İşimiz kolay değil

Açıklanan Yeni Ekonomi Programına, program demek bile doğru değil. Çünkü ekonomik programlar, hedefler tespit eder, bu hedeflere hangi politikalarla ve nasıl ulaşılacağını belirler. Söz gelimi 2001 İMF ile stand-by düzenlemesi nedeniyle o zamanki hükümetin yapmak zorunda kaldığı ''Güçlü Ekonomiye Geçiş Programı '' böyle bir programdı. Bu program sonrası çalışanlar ve çiftçiler kemer sıktı ve fakat yüksek enflasyon ve bütçe açıkları da azaldı.

1. Açıklanan programa göre; 2019 yılında yüzde 0.5 büyüme bekleniyor. Bir ekonomide gelir artışı, fert başına GSYH da büyüme oranı ile ölçülür. Türkiye de nüfus artış hızı yüzde 1.2 'dir. 2019 yüzde 0.5 büyüme demek fert başına gelirde yüzde 0,96 küçülme demektir.

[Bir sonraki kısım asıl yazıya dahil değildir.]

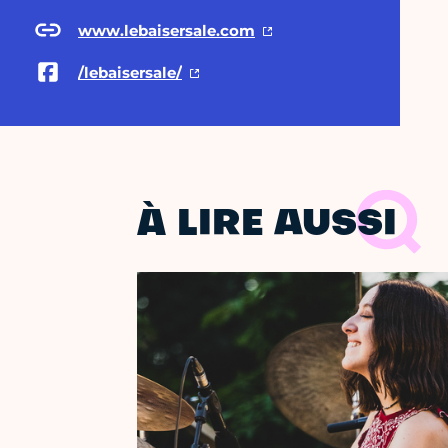
www.lebaisersale.com
/lebaisersale/
À LIRE AUSSI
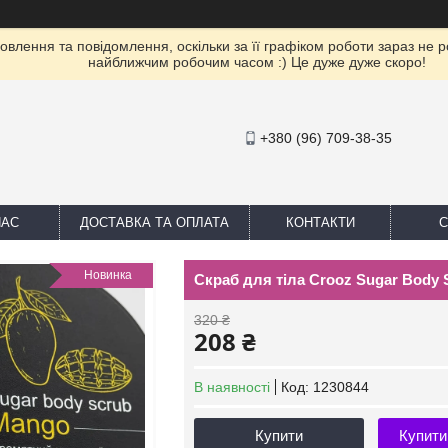
влення та повідомлення, оскільки за її графіком роботи зараз не 
найближчим робочим часом :) Це дуже дуже скоро!
+380 (96) 709-38-35
НАС
ДОСТАВКА ТА ОПЛАТА
КОНТАКТИ
С
Новинка
Скраб для тіла Crooz Sugar Body 
320 ₴
208 ₴
В наявності
Код:
1230844
Купити
Купити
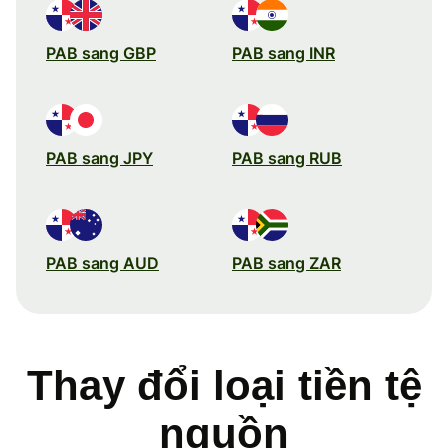
PAB sang GBP
PAB sang INR
PAB sang JPY
PAB sang RUB
PAB sang AUD
PAB sang ZAR
Thay đổi loại tiền tệ
nguồn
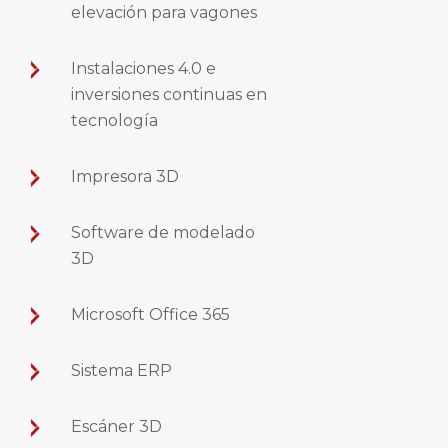
elevación para vagones
Instalaciones 4.0 e
inversiones continuas en
tecnología
Impresora 3D
Software de modelado
3D
Microsoft Office 365
Sistema ERP
Escáner 3D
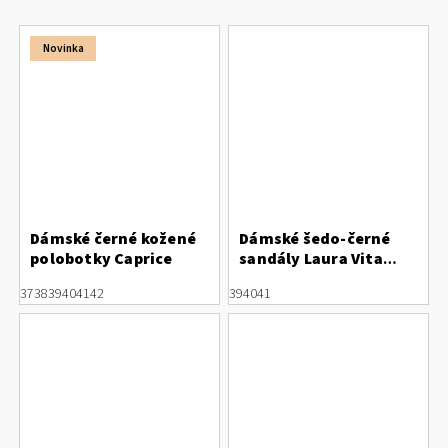
Novinka
Dámské černé kožené
Dámské šedo-černé
polobotky Caprice
sandály Laura Vita
Nikito 10 Noir
37
38
39
40
41
42
39
40
41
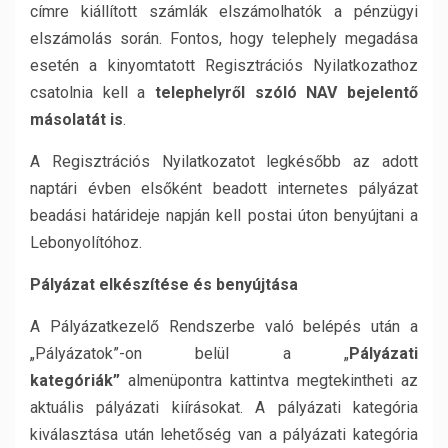
címre kiállított számlák elszámolhatók a pénzügyi
elszámolás során. Fontos, hogy telephely megadása
esetén a kinyomtatott Regisztrációs Nyilatkozathoz
csatolnia kell a
telephelyről szóló NAV bejelentő
másolatát is
.
A Regisztrációs Nyilatkozatot legkésőbb az adott
naptári évben elsőként beadott internetes pályázat
beadási határideje napján kell postai úton benyújtani a
Lebonyolítóhoz.
Pályázat elkészítése és benyújtása
A Pályázatkezelő Rendszerbe való belépés után a
„Pályázatok”-on belül a „
Pályázati
kategóriák”
almenüpontra kattintva megtekintheti az
aktuális pályázati kiírásokat. A pályázati kategória
kiválasztása után lehetőség van a pályázati kategória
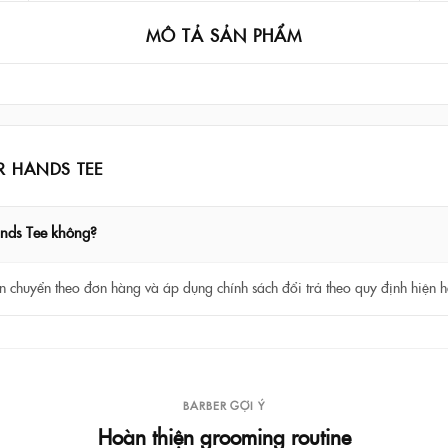
MÔ TẢ SẢN PHẨM
R HANDS TEE
ands Tee không?
 chuyển theo đơn hàng và áp dụng chính sách đổi trả theo quy định hiện h
BARBER GỢI Ý
Hoàn thiện grooming routine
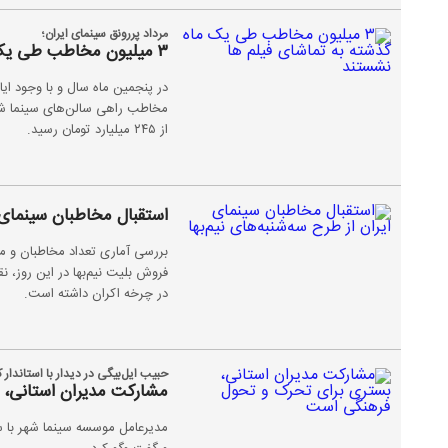
مرداد پررونق سینمای ایران؛
۳ میلیون مخاطب طی یک ماه گذشته به تماشای فیلم ها نشستند
مخاطب راهی سالن‌های سینما شد
از ۲۴۵ میلیارد تومان رسید.
استقبال مخاطبان سینمای ای
بررسی آماری تعداد مخاطبان و می
فروش بلیت نیم‌بها در این روز، 
در چرخه اکران داشته است.
حبیب ایل‌بیگی در دیدار با استاندار 
مشارکت مدیران استانی،
مدیرعامل موسسه سینما شهر با سفر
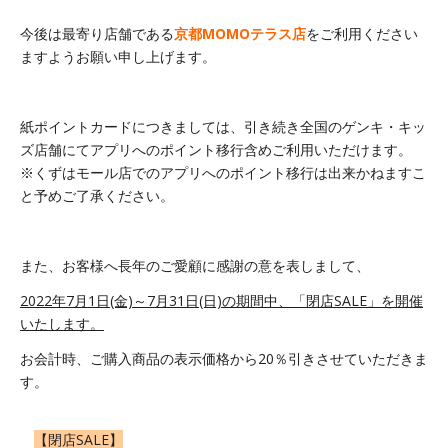
今後は最寄り店舗である
京都MOMOテラス店
をご利用ください
ますようお願い申し上げます。
紙ポイントカードにつきましては、引き続き全国のゲンキ・キッ
ズ店舗にてアプリへのポイント移行含めご利用いただけます。
※くずはモール店でのアプリへのポイント移行は出来かねますこ
と予めご了承ください。
また、お客様へ長年のご愛顧に感謝の意を表しまして、
2022年7月1日(金)～7月31日(日)の期間中、「閉店SALE」を開催
いたします。
お会計時、ご購入商品の表示価格から20％引きさせていただきま
す。
【閉店SALE】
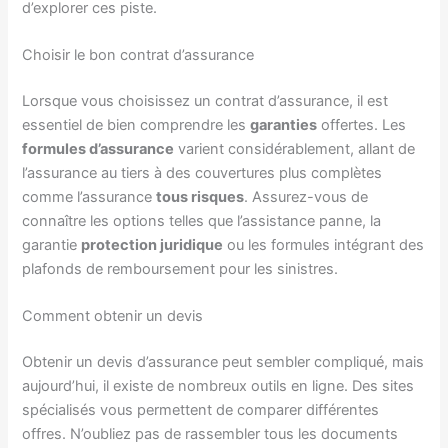
d’explorer ces piste.
Choisir le bon contrat d’assurance
Lorsque vous choisissez un contrat d’assurance, il est
essentiel de bien comprendre les
garanties
offertes. Les
formules d’assurance
varient considérablement, allant de
l’assurance au tiers à des couvertures plus complètes
comme l’assurance
tous risques
. Assurez-vous de
connaître les options telles que l’assistance panne, la
garantie
protection juridique
ou les formules intégrant des
plafonds de remboursement pour les sinistres.
Comment obtenir un devis
Obtenir un devis d’assurance peut sembler compliqué, mais
aujourd’hui, il existe de nombreux outils en ligne. Des sites
spécialisés vous permettent de comparer différentes
offres. N’oubliez pas de rassembler tous les documents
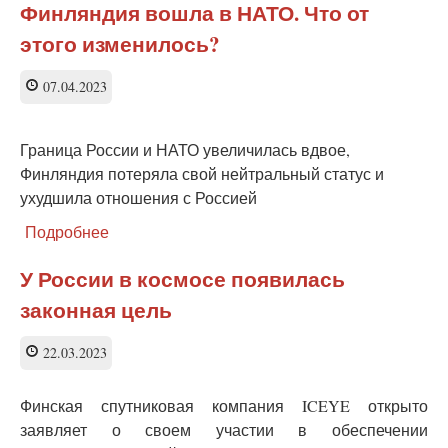
должно
Финляндия вошла в НАТО. Что от
быть
этого изменилось?
настоящее
честное
слово
07.04.2023
Граница России и НАТО увеличилась вдвое,
Финляндия потеряла свой нейтральный статус и
ухудшила отношения с Россией
Подробнее
о
Финляндия
вошла
У России в космосе появилась
в
законная цель
НАТО.
Что
от
22.03.2023
этого
изменилось?
Финская спутниковая компания ICEYE открыто
заявляет о своем участии в обеспечении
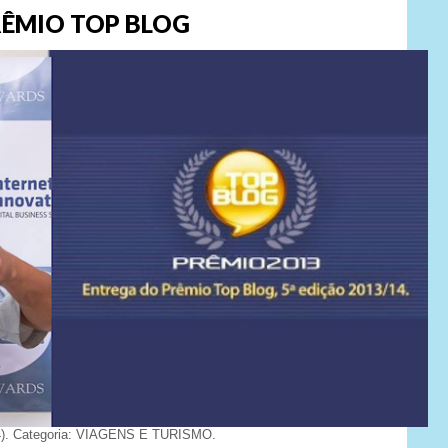
ÊMIO TOP BLOG
). Categoria: VIAGENS E TURISMO.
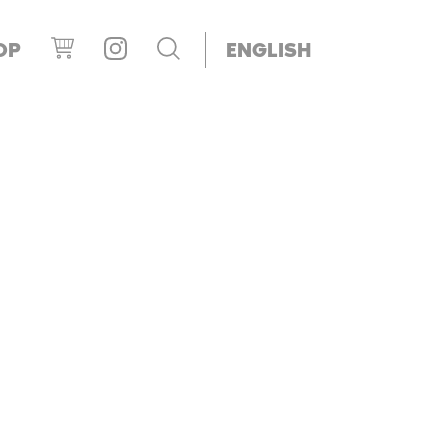
OP
ENGLISH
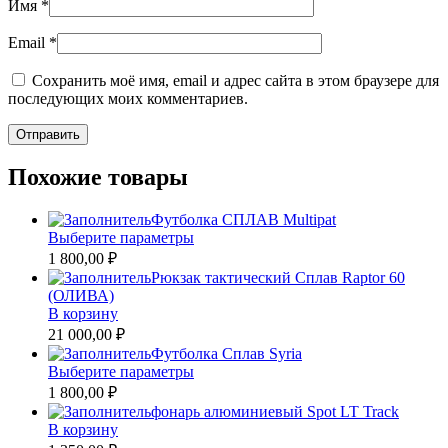
Имя
*
Email
*
Сохранить моё имя, email и адрес сайта в этом браузере для
последующих моих комментариев.
Похожие товары
Футболка СПЛАВ Multipat
Этот
Выберите параметры
товар
1 800,00 ₽
имеет
Рюкзак тактический Сплав Raptor 60
несколько
(ОЛИВА)
вариаций.
В корзину
Опции
21 000,00 ₽
можно
Футболка Сплав Syria
выбрать
Этот
Выберите параметры
на
товар
1 800,00 ₽
странице
имеет
фонарь алюминиевый Spot LT Track
товара.
несколько
В корзину
вариаций.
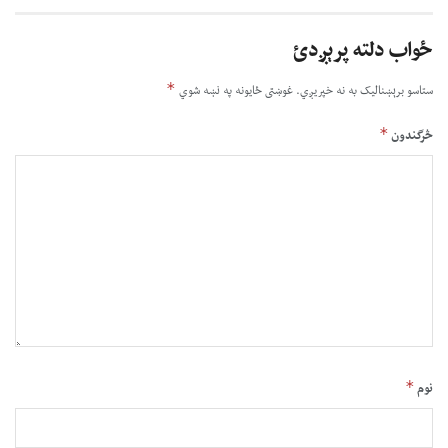
ځواب دلته پرېږدئ
*
ستاسو برېښناليک به نه خپريږي.
غوښتى ځایونه په نښه شوي
*
څرگندون
*
نوم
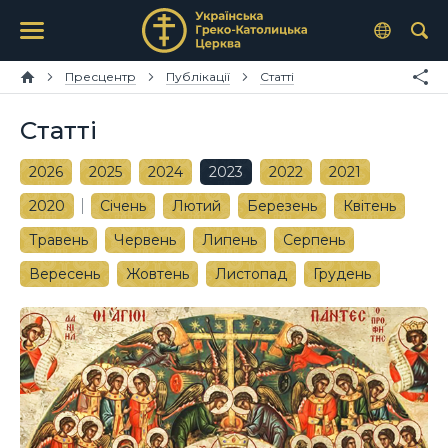
Пресцентр
Публікації
Статті
Статті
2026
2025
2024
2023
2022
2021
2020
Січень
Лютий
Березень
Квітень
Травень
Червень
Липень
Серпень
Вересень
Жовтень
Листопад
Грудень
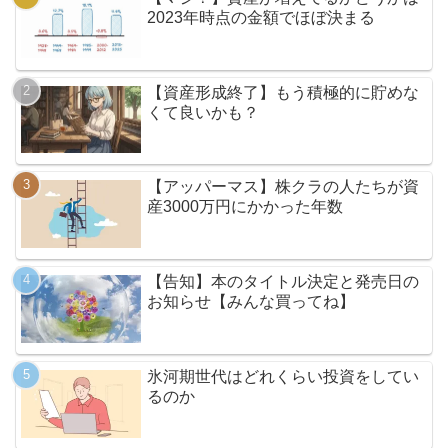
2023年時点の金額でほぼ決まる
【資産形成終了】もう積極的に貯めな
くて良いかも？
【アッパーマス】株クラの人たちが資
産3000万円にかかった年数
【告知】本のタイトル決定と発売日の
お知らせ【みんな買ってね】
氷河期世代はどれくらい投資をしてい
るのか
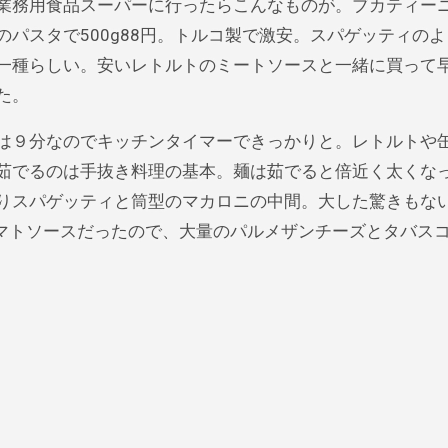
業務用食品スーパーに行ったらこんなものが。ブカティー
のパスタで500g88円。トルコ製で激安。スパゲッティの
一種らしい。安いレトルトのミートソースと一緒に買って
た。
は９分なのでキッチンタイマーできっかりと。レトルトや
茹でるのは手抜き料理の基本。麺は茹でると倍近く太くな
りスパゲッティと筒型のマカロニの中間。大した驚きもな
マトソースだったので、大量のパルメザンチーズとタバス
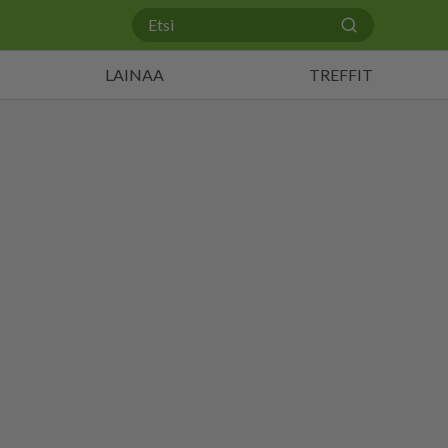
LAINAA
TREFFIT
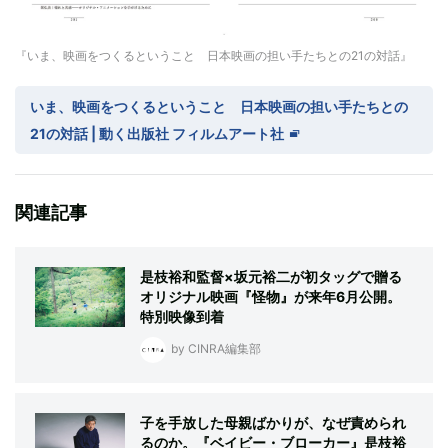
『いま、映画をつくるということ 日本映画の担い手たちとの21の対話』
いま、映画をつくるということ 日本映画の担い手たちとの
21の対話 | 動く出版社 フィルムアート社
関連記事
是枝裕和監督×坂元裕二が初タッグで贈る
オリジナル映画『怪物』が来年6月公開。
特別映像到着
by CINRA編集部
子を手放した母親ばかりが、なぜ責められ
るのか。『ベイビー・ブローカー』是枝裕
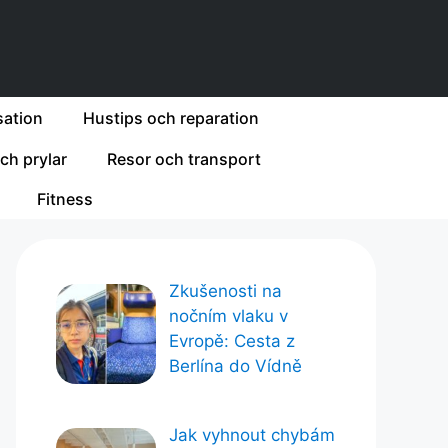
ation
Hustips och reparation
ch prylar
Resor och transport
Fitness
Zkušenosti na
nočním vlaku v
Evropě: Cesta z
Berlína do Vídně
Jak vyhnout chybám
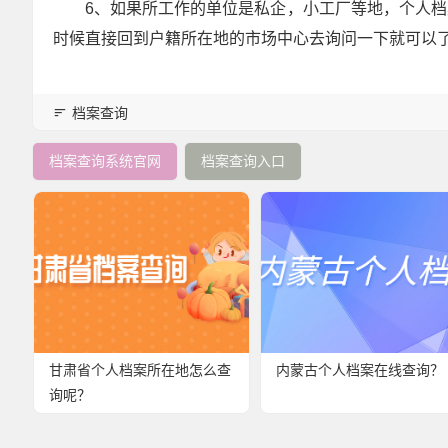
6、如果所工作的单位是私企，小工厂等地，个人
时候直接回到户籍所在地的市场中心去询问一下就可以
档案查询
档案查询系统官网
档案查询入口
甘肃省个人档案所在地怎么查
内蒙古个人档案在线查询？
询呢？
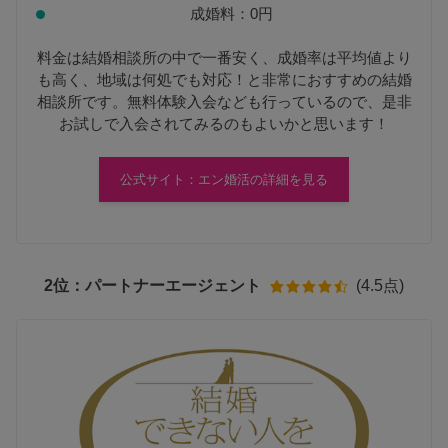
成婚料：0円
料金は結婚相談所の中で一番安く、成婚率は平均値より
も高く、地域は何処でも対応！と非常におすすめの結婚
相談所です。無料体験入会なども行っているので、是非
お試しで入会されてみるのもよいかと思います！
公式サイト：エン婚活の詳細を見る
2位：パートナーエージェント
(4.5点)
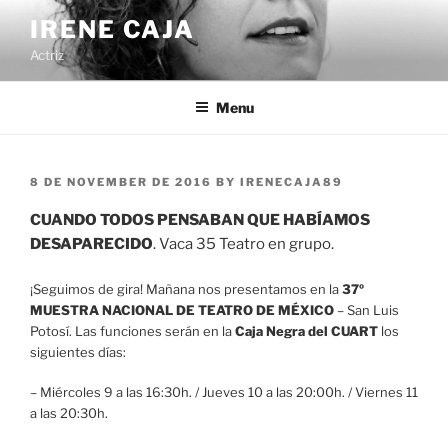
Skip
IRENE CAJA
to
Actriz
content
Menu
POSTED
8 DE NOVEMBER DE 2016
BY
IRENECAJA89
ON
CUANDO TODOS PENSABAN QUE HABÍAMOS
DESAPARECIDO
. Vaca 35 Teatro en grupo.
¡Seguimos de gira! Mañana nos presentamos en la
37º
MUESTRA NACIONAL DE TEATRO DE MÉXICO
– San Luis
Potosí. Las funciones serán en la
Caja Negra del CUART
los
siguientes días:
– Miércoles 9 a las 16:30h. / Jueves 10 a las 20:00h. / Viernes 11
a las 20:30h.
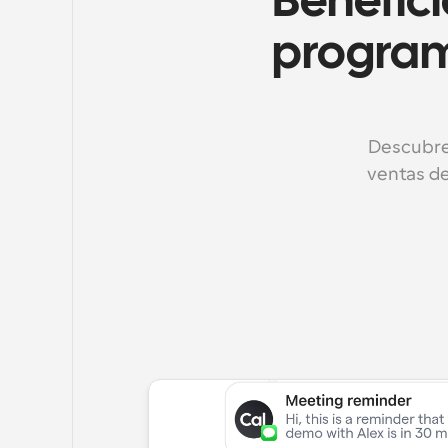
Benefici
program
Descubre 
ventas de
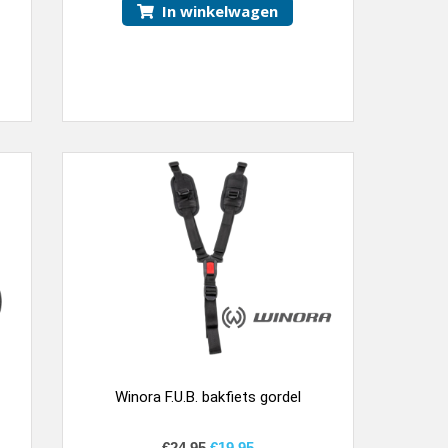
In winkelwagen
Winora F.U.B. bakfiets gordel
€
24,95
€
19,95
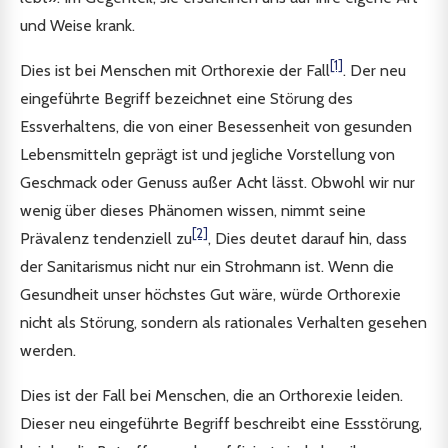
und Weise krank.
[1]
Dies ist bei Menschen mit Orthorexie der Fall
. Der neu
eingeführte Begriff bezeichnet eine Störung des
Essverhaltens, die von einer Besessenheit von gesunden
Lebensmitteln geprägt ist und jegliche Vorstellung von
Geschmack oder Genuss außer Acht lässt. Obwohl wir nur
wenig über dieses Phänomen wissen, nimmt seine
[2]
Prävalenz tendenziell zu
, Dies deutet darauf hin, dass
der Sanitarismus nicht nur ein Strohmann ist. Wenn die
Gesundheit unser höchstes Gut wäre, würde Orthorexie
nicht als Störung, sondern als rationales Verhalten gesehen
werden.
Dies ist der Fall bei Menschen, die an Orthorexie leiden.
Dieser neu eingeführte Begriff beschreibt eine Essstörung,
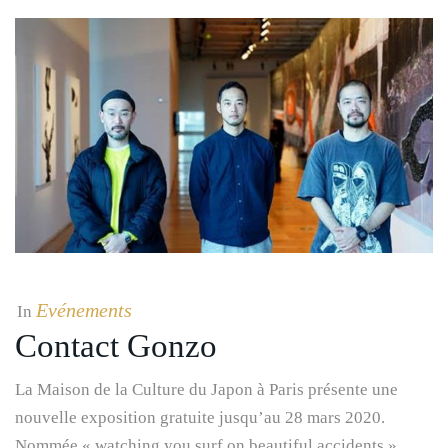
Evénements
In
Contact Gonzo
La Maison de la Culture du Japon à Paris présente une
nouvelle exposition gratuite jusqu’au 28 mars 2020.
Nommée « watching you surf on beautiful accidents ».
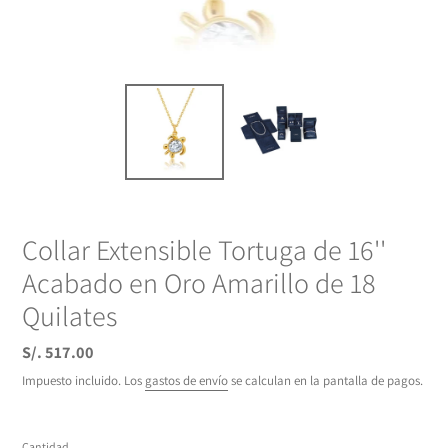
Collar Extensible Tortuga de 16''
Acabado en Oro Amarillo de 18
Quilates
Precio
S/. 517.00
habitual
Impuesto incluido. Los
gastos de envío
se calculan en la pantalla de pagos.
Cantidad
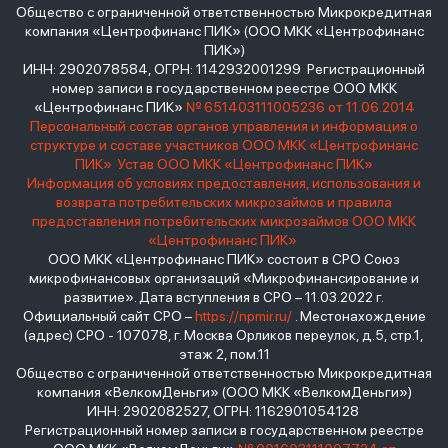
Общество с ограниченной ответственностью Микрокредитная
компания «Центрофинанс ПИК» (ООО МКК «Центрофинанс
ПИК»)
ИНН: 2902078584, ОГРН: 1142932001299 Регистрационный
номер записи в государственном реестре ООО МКК
«Центрофинанс ПИК»
№ 651403111005236 от 11.06.2014
Персональный состав органов управления и информация о
структуре и составе участников ООО МКК «Центрофинанс
ПИК»
Устав ООО МКК «Центрофинанс ПИК»
Информация об условиях предоставления, использования и
возврата потребительских микрозаймов и правила
предоставления потребительских микрозаймов ООО МКК
«Центрофинанс ПИК»
ООО МКК «Центрофинанс ПИК» состоит в СРО Союз
микрофинансовых организаций «Микрофинансирование и
развитие». Дата вступления в СРО – 11.03.2022 г.
Официальный сайт СРО –
https://npmir.ru/
. Местонахождение
(адрес) СРО - 107078, г. Москва Орликов переулок, д.5, стр.1,
этаж 2, пом.11
Общество с ограниченной ответственностью Микрокредитная
компания «ВелкомДеньги» (ООО МКК «ВелкомДеньги»)
ИНН: 2902082527, ОГРН: 1162901054128
Регистрационный номер записи в государственном реестре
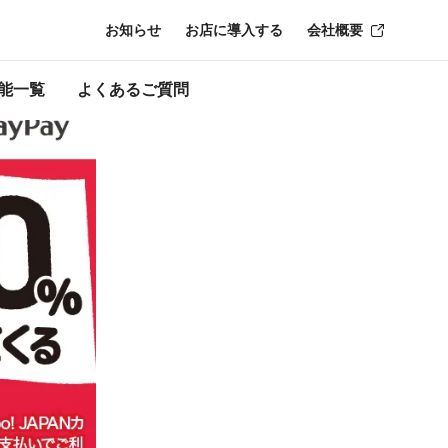
お知らせ
お店に導入する
会社概要
ン終了時点のも
能一覧
よくあるご質問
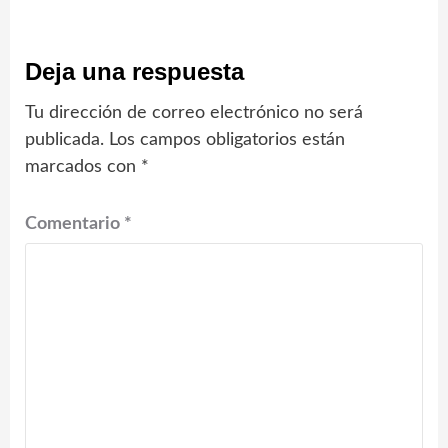
Deja una respuesta
Tu dirección de correo electrónico no será
publicada.
Los campos obligatorios están
marcados con
*
Comentario
*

Kaldı ki 2019 yılında, GSYH ilk çeyrek yüzde 2.4 oranında küçüldü. İkinci Çeyrek yüzde 1.5 oranında küçüldü. Yılın ikinci yarısında ekonomide kısmi bir canlanma var… Ancak daha çok iç dinamiklerden gelen bu harekettir. 2019 yılında ilk iki çeyreğindeki eksi büyümeyi telafi etmesi ve pozitif büyüme getirmesi zor görünüyor.

2. 2019 cari açığın kapanması, ekonomide küçülmeden ileri geldi. 2009 krizi ile bu günkü krizi cari  açık açısından karşılaştırmak yanlıştır. Zira o kriz Dünya finansal krizinin bir yansımasıydı. O dönemdeki Reel dengeler, finansal dengeler, talepteki daralma, daha önemlisi hukuki ve demokratik altyapı bu günküne benzemez. Bu gün başkanlık sistemi ile devlet yeni sisteme adapte olamadı, hukuk ve demokraside güç kaybettik.  Bu şartlarda yerli ve yabancı yatırım yapmaz. Talep patlaması da olmaz.

Cari dengenin kalıcı olarak düzelmesi için üretimde aramalı ithal girdi oranını azaltmak gerekir. Ayrıca lüks tüketim mallarının düşürülmesi yanında, Çin'den incik boncuk, bavul, çanta ithalatına kota koymak gerekir.

3. Enflasyon'da bu sene yüzde 12, seneye yüzde 8.5 hedefini fazla tartışmaya gerek yok. Zira ekonomide yüksek kırılganlık devam ettiği ve TL'ye düşük güven olduğu sürece, jeopolitik nedenlerle, yeni kur şokları yüksek olasılıktır. Kronikleşen enflasyonu önlemek için önce bütçe kaynakları, popülizm yerine yatırımlara yöneltilmeli, bürokraside liyakat esasına geçilmeli devlette  kurumsal yapı kurulmalı, piyasada oligopol yapılar  ve kartelleşme önlenmelidir.

Bütçe açıklarından daha önemlisi, bütçe kaynaklarını etkin kullanmaktır.

4. Programda 2019 yılı için GSYH yüzde 0.5 ve 2020 yılı içinse yüzde 5 büyüme hedef alınıyor. Buna  karşılık işsizlik devam ediyor. Programda işsizliğin 2019 da yüzde 12.9 ve 2020 de yüzde 11.8 olacağı yer alıyor.

Yüzde 10 üstünde işsizlik yüksek işsizliktir. Financial Times'ta yayımlanan UBS'in küresel iş gücü araştırmasının sonuçlarına göre küresel işsizlik oranı son 40 yılın en düşük seviyesine düştü… Dünya üretiminin yüzde 84'ünü oluşturan 48 gelişmiş ülkenin rakamları üzerinden yapılan çalışmaya göre ortalama  işsizlik oranı yüzde 5.2 olarak ölçüldü.

İşsizliğin yüksek seyretmesinin nedeni, üretimde kullanılan ithal aramalı ve hammadde girdi oranın yüksek olmasıdır. Üretimde ithal girdi oranını yüzde 40'lardan yüzde onlara düşürmek gerekir. Bunun içinde aramalı ve hammadde üretiminde ithal ikamesi politikası uygulamak gerekir. Teşvikleri bu sektöre yönlendirmek gerekir.

Özet olarak, bu programla bu günkü krizden çıkmamız zordur. Eğer işi ciddiye almak istiyorsak , yenide planlamaya dönmemiz ve bu planlama  kapsamında istikrar programı yapmamız gerekir.